Strait of Hormuz at the Center of Global Energy Security

The anticipated agreement is expected to pave the way for the reopening of the Strait of Hormuz, one of the world’s most critical energy chokepoints through which nearly 20 percent of global oil and gas supplies transit.

The waterway was effectively closed following military hostilities that erupted on February 28 after US and Israeli air strikes on Iran. The disruption triggered a sharp rise in global oil prices and heightened concerns over energy security, shipping costs, and inflationary pressures worldwide.

Industry analysts believe that any progress toward restoring navigation through the Strait of Hormuz will be welcomed by global energy markets, shipping companies, and importing nations that have faced uncertainty over fuel supplies in recent months.

Maritime Blockade and Economic Impact

Iranian state media reported that one of the key provisions of the peace agreement includes the lifting of the US naval blockade on Iranian ports within 30 days. The blockade, imposed after the escalation of hostilities, significantly disrupted Iran’s trade and energy exports.

According to the US Central Command (CENTCOM), since the blockade intensified in April, nine vessels have been disabled while more than 135 ships were forced to alter their routes, highlighting the severe impact on regional maritime traffic.

Economic observers note that the restrictions have imposed substantial costs on Iran’s economy, while simultaneously affecting global shipping routes and energy supply chains.

Long-Term Questions Remain

While markets have welcomed the prospect of de-escalation, experts caution that the true measure of success will depend on whether the agreement delivers lasting regional stability and addresses concerns surrounding Iran’s nuclear ambitions.
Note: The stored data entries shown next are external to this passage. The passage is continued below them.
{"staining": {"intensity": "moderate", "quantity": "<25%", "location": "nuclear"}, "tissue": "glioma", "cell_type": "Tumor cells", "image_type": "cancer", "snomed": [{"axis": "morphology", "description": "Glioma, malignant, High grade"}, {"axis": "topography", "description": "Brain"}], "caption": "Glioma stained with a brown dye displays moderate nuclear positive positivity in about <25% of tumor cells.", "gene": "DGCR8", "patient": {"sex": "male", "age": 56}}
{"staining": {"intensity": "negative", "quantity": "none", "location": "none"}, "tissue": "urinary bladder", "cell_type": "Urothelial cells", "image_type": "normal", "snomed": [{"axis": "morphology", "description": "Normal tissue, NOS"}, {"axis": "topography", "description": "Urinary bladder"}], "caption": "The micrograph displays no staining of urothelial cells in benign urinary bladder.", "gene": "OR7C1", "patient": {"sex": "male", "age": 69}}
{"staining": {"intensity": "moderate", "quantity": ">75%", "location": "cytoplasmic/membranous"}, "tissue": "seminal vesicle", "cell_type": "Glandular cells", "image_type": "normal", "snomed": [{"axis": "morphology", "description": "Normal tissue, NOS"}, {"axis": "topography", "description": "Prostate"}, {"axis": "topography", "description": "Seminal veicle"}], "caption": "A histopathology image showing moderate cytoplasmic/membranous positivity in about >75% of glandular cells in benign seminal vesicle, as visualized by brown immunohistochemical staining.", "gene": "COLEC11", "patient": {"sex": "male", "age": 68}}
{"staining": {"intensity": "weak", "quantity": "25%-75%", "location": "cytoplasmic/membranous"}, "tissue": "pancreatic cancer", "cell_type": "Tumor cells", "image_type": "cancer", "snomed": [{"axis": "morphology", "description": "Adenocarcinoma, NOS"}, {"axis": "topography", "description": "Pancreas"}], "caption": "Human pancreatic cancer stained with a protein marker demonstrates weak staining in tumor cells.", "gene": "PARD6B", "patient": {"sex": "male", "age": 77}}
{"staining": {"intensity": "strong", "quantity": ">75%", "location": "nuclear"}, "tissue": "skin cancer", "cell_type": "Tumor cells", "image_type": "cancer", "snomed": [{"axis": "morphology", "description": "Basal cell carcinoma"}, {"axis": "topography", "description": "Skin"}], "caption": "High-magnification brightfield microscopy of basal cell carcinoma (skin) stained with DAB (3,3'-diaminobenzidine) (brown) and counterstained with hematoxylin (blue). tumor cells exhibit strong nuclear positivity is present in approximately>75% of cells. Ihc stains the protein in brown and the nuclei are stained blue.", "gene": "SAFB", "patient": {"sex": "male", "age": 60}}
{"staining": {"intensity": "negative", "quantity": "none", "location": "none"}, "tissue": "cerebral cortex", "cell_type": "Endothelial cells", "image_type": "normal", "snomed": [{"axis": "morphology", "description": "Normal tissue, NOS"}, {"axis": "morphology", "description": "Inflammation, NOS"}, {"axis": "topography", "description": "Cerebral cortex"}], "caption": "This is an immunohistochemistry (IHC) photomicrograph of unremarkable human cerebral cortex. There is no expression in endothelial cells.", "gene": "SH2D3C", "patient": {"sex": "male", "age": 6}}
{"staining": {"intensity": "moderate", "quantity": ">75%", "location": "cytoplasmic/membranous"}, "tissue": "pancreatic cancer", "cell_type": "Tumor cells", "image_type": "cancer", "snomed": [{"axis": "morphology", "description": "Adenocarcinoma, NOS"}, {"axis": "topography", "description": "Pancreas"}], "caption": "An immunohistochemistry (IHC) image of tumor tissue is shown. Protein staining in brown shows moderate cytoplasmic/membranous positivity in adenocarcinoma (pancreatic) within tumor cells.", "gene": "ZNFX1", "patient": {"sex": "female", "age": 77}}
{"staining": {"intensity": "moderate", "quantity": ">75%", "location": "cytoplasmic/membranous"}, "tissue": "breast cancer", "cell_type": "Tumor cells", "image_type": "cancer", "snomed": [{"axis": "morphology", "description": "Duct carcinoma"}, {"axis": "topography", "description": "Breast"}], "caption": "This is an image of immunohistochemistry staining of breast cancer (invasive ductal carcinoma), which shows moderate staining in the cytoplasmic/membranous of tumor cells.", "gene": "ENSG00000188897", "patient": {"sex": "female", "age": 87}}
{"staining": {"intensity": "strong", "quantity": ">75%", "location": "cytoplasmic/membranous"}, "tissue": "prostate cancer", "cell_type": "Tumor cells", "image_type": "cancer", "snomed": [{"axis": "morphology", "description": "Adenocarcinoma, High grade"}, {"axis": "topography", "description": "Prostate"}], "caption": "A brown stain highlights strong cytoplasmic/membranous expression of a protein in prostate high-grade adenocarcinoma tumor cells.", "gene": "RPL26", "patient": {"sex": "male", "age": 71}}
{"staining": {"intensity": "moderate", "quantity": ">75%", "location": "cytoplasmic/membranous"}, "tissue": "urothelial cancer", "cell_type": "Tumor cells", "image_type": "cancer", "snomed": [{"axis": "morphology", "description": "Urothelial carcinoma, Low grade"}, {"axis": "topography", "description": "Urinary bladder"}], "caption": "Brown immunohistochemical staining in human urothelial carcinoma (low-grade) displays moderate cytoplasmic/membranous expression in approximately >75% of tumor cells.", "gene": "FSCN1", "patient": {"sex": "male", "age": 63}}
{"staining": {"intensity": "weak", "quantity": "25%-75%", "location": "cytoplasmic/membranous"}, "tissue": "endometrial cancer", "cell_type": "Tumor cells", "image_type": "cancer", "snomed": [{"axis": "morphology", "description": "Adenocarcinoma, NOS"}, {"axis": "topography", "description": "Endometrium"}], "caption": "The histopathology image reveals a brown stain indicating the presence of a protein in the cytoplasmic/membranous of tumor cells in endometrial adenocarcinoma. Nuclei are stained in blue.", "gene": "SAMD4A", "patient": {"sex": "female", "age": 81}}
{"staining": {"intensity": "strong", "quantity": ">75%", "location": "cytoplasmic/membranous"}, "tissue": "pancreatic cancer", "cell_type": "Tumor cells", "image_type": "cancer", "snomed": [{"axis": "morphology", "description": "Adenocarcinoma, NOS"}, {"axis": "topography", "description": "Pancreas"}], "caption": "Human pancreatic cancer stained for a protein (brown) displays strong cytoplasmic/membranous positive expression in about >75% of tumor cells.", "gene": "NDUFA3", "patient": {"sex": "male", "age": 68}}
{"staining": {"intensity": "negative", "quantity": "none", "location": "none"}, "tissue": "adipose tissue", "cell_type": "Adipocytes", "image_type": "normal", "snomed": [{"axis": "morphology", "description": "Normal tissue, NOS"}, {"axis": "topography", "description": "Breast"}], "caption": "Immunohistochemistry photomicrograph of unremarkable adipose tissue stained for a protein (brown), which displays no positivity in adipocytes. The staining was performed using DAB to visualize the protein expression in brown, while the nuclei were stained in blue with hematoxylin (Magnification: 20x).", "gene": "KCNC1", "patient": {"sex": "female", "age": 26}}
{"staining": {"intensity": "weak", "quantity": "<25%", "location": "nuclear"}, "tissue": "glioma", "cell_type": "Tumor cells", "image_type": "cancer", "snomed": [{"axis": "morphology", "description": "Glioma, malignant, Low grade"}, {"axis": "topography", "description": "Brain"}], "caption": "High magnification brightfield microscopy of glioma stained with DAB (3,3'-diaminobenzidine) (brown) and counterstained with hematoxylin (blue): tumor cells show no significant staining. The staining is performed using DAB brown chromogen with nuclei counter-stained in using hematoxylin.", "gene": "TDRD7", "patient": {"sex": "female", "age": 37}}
Before the conflict, oil, liquefied natural gas (LNG), fertilizers, helium, and other commodities moved freely through the Strait of Hormuz. Restoring those flows would help reverse the economic damage caused by the conflict, but longer-term questions regarding regional security and nuclear proliferation remain unresolved.

Energy market analysts suggest that sustained peace and the normalization of maritime trade could provide relief to global energy markets, support lower fuel prices, and reduce volatility that has characterized the sector throughout the conflict.

Positive Outlook for Energy Markets

For energy-importing countries such as Pakistan, a sustained decline in international oil prices could help ease pressure on fuel import bills, inflation, and electricity generation costs. The potential reopening of the Strait of Hormuz is therefore being closely monitored by governments, energy companies, and investors worldwide.

As negotiations move toward formal ratification, global markets are expected to remain focused on developments surrounding the implementation of the agreement and the restoration of normal energy trade flows across the Gulf region.